(STUDY MATERIAL)
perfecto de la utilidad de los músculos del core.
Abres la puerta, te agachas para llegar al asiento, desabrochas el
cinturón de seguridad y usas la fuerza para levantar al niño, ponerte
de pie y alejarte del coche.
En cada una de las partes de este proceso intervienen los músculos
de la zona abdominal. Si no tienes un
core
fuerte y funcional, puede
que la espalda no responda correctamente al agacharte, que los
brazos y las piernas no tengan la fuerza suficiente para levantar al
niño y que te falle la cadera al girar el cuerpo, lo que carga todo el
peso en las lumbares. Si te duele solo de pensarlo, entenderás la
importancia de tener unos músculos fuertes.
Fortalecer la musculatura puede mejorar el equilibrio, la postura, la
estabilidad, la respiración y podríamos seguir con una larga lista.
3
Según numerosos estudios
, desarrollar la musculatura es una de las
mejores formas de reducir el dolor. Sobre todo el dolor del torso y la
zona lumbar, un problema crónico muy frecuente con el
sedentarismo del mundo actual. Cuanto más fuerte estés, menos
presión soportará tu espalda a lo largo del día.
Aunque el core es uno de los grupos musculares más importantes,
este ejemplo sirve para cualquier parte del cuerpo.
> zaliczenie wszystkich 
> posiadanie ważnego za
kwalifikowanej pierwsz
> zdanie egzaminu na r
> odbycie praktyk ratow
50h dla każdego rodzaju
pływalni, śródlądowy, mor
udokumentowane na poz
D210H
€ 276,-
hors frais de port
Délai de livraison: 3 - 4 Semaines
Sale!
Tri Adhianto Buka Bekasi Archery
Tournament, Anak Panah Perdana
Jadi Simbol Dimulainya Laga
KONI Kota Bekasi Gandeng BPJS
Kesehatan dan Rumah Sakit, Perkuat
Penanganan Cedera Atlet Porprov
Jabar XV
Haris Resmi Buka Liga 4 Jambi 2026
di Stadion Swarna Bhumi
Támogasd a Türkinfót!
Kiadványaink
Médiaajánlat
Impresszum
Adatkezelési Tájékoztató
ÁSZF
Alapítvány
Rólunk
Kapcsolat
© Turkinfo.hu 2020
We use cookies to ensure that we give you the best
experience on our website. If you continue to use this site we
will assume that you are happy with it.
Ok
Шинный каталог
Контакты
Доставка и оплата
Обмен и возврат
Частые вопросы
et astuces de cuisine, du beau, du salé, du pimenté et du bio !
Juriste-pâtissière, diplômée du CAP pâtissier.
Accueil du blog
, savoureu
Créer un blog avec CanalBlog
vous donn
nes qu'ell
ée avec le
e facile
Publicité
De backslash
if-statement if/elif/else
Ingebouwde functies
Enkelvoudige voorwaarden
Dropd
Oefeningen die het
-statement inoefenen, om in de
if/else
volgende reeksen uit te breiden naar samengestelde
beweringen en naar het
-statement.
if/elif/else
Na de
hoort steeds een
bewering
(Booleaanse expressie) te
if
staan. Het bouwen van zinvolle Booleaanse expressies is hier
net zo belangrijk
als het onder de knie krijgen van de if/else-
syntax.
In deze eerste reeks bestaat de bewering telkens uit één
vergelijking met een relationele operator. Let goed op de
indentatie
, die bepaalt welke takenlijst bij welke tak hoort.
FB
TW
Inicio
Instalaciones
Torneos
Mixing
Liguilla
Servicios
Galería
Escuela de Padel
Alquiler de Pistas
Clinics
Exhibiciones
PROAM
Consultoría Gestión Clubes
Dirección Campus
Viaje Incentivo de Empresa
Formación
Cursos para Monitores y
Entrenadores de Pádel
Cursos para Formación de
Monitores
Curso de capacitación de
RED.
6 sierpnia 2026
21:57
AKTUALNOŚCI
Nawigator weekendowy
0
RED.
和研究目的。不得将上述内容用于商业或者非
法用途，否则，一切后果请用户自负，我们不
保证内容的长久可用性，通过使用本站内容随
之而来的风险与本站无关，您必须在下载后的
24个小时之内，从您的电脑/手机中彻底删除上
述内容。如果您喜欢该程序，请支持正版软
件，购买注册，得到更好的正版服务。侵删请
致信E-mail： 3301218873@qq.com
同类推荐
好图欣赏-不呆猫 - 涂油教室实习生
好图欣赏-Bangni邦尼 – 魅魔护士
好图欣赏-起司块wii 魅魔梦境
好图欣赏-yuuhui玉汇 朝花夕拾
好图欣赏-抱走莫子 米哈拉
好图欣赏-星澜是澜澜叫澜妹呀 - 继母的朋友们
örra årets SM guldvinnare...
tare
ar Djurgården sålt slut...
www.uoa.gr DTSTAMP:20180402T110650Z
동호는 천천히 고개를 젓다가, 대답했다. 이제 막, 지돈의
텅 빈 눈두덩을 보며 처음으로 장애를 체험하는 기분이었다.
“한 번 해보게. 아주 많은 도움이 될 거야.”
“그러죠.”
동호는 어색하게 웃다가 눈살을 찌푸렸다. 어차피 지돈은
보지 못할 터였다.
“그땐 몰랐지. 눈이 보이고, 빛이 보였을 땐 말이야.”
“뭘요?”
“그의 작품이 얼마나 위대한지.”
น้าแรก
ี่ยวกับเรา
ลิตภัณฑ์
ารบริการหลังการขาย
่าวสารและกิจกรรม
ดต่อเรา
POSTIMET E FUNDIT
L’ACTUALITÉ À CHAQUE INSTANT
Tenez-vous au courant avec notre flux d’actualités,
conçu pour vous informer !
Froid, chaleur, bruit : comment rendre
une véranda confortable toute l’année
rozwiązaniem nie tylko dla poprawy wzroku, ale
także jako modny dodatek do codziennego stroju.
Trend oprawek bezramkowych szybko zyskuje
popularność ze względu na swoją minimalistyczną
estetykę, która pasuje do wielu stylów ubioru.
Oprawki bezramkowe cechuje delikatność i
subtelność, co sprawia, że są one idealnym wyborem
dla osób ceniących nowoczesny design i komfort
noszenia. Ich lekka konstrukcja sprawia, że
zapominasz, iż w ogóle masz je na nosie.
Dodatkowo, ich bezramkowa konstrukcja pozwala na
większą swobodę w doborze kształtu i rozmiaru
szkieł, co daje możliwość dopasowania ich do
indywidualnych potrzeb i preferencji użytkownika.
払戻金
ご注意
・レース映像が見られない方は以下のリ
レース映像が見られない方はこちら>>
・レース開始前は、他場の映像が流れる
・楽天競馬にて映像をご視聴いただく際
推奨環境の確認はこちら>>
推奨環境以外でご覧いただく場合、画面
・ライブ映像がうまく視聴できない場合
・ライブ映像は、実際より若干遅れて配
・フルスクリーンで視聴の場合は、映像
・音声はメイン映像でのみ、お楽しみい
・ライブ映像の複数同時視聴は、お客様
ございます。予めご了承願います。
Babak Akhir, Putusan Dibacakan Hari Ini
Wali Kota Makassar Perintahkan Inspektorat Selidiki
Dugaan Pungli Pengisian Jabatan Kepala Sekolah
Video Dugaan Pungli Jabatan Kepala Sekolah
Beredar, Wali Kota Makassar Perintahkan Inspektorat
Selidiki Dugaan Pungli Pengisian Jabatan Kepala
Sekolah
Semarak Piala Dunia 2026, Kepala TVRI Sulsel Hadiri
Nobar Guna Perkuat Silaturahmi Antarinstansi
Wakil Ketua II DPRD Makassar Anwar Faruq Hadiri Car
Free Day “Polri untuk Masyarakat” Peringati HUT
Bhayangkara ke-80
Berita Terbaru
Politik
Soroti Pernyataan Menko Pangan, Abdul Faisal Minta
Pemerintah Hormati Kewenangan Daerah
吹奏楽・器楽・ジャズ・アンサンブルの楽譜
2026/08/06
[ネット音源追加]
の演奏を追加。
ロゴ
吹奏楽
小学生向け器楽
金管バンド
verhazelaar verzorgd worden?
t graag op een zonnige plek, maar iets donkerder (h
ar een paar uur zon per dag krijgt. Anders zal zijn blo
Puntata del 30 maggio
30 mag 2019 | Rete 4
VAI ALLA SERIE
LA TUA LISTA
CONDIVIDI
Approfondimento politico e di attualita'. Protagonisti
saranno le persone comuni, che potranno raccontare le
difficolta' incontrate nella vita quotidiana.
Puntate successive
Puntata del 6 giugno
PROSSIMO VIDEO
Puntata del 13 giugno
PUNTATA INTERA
(End STUDY MATERIAL)
* [TASK TO COMPLETE]:
Give every line from the start of the records through the line with "di Stadion Swarna Bhumi", both ends included, as a JSON list of strings with one string per line and blank lines left out.

* [WRITTEN RESPONSE]:
[
  "perfecto de la utilidad de los músculos del core.",
  "Abres la puerta, te agachas para llegar al asiento, desabrochas el",
  "cinturón de seguridad y usas la fuerza para levantar al niño, ponerte",
  "de pie y alejarte del coche.",
  "En cada una de las partes de este proceso intervienen los músculos",
  "de la zona abdominal. Si no tienes un",
  "core",
  "fuerte y funcional, puede",
  "que la espalda no responda correctamente al agacharte, que los",
  "brazos y las piernas no tengan la fuerza suficiente para levantar al",
  "niño y que te falle la cadera al girar el cuerpo, lo que carga todo el",
  "peso en las lumbares. Si te duele solo de pensarlo, entenderás la",
  "importancia de tener unos músculos fuertes.",
  "Fortalecer la musculatura puede mejorar el equilibrio, la postura, la",
  "estabilidad, la respiración y podríamos seguir con una larga lista.",
  "3",
  "Según numerosos estudios",
  ", desarrollar la musculatura es una de las",
  "mejores formas de reducir el dolor. Sobre todo el dolor del torso y la",
  "zona lumbar, un problema crónico muy frecuente con el",
  "sedentarismo del mundo actual. Cuanto más fuerte estés, menos",
  "presión soportará tu espalda a lo largo del día.",
  "Aunque el core es uno de los grupos musculares más importantes,",
  "este ejemplo sirve para cualquier parte del cuerpo.",
  "> zaliczenie wszystkich ",
  "> posiadanie ważnego za",
  "kwalifikowanej pierwsz",
  "> zdanie egzaminu na r",
  "> odbycie praktyk ratow",
  "50h dla każdego rodzaju",
  "pływalni, śródlądowy, mor",
  "udokumentowane na poz",
  "D210H",
  "€ 276,-",
  "hors frais de port",
  "Délai de livraison: 3 - 4 Semaines",
  "Sale!",
  "Tri Adhianto Buka Bekasi Archery",
  "Tournament, Anak Panah Perdana",
  "Jadi Simbol Dimulainya Laga",
  "KONI Kota Bekasi Gandeng BPJS",
  "Kesehatan dan Rumah Sakit, Perkuat",
  "Penanganan Cedera Atlet Porprov",
  "Jabar XV",
  "Haris Resmi Buka Liga 4 Jambi 2026",
  "di Stadion Swarna Bhumi"
]